The expected response is a copy of every line in the entries below that includes the word "pinky".

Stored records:
_ _ _ _ _ _ _

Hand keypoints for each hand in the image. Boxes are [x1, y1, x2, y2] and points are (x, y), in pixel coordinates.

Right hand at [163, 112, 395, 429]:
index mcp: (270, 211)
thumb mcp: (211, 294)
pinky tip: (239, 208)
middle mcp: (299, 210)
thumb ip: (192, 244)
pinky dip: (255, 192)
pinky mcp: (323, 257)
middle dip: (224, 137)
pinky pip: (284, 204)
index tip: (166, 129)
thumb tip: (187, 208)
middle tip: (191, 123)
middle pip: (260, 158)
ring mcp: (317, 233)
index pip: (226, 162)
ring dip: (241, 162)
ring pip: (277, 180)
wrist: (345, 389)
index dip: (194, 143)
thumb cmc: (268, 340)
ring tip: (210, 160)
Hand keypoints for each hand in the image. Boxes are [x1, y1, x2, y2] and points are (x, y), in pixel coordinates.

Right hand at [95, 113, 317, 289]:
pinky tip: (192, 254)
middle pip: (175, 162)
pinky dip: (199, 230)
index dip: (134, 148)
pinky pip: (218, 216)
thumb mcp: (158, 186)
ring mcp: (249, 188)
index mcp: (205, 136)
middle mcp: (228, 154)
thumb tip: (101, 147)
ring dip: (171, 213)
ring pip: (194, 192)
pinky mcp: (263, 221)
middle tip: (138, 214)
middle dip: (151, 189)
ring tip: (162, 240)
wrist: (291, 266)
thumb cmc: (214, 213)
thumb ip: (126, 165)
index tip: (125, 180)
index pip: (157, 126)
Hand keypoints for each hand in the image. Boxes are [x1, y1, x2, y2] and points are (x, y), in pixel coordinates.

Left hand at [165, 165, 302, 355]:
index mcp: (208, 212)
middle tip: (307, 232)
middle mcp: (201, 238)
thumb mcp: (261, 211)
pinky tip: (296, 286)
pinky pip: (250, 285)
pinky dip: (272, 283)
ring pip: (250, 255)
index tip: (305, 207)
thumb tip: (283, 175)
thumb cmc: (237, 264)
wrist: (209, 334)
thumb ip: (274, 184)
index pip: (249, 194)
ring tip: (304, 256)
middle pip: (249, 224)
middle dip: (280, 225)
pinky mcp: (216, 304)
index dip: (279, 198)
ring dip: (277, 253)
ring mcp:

_ _ _ _ _ _ _

OUTPUT BELOW –
pinky tip: (239, 208)
pinky dip: (255, 192)
pinky mcp: (323, 257)
pinky pip: (284, 204)
pinky tip: (192, 254)
pinky dip: (199, 230)
pinky pip: (218, 216)
pinky mcp: (263, 221)
pinky tip: (296, 286)
pinky pip: (250, 285)
pinky dip: (272, 283)
pinky mcp: (216, 304)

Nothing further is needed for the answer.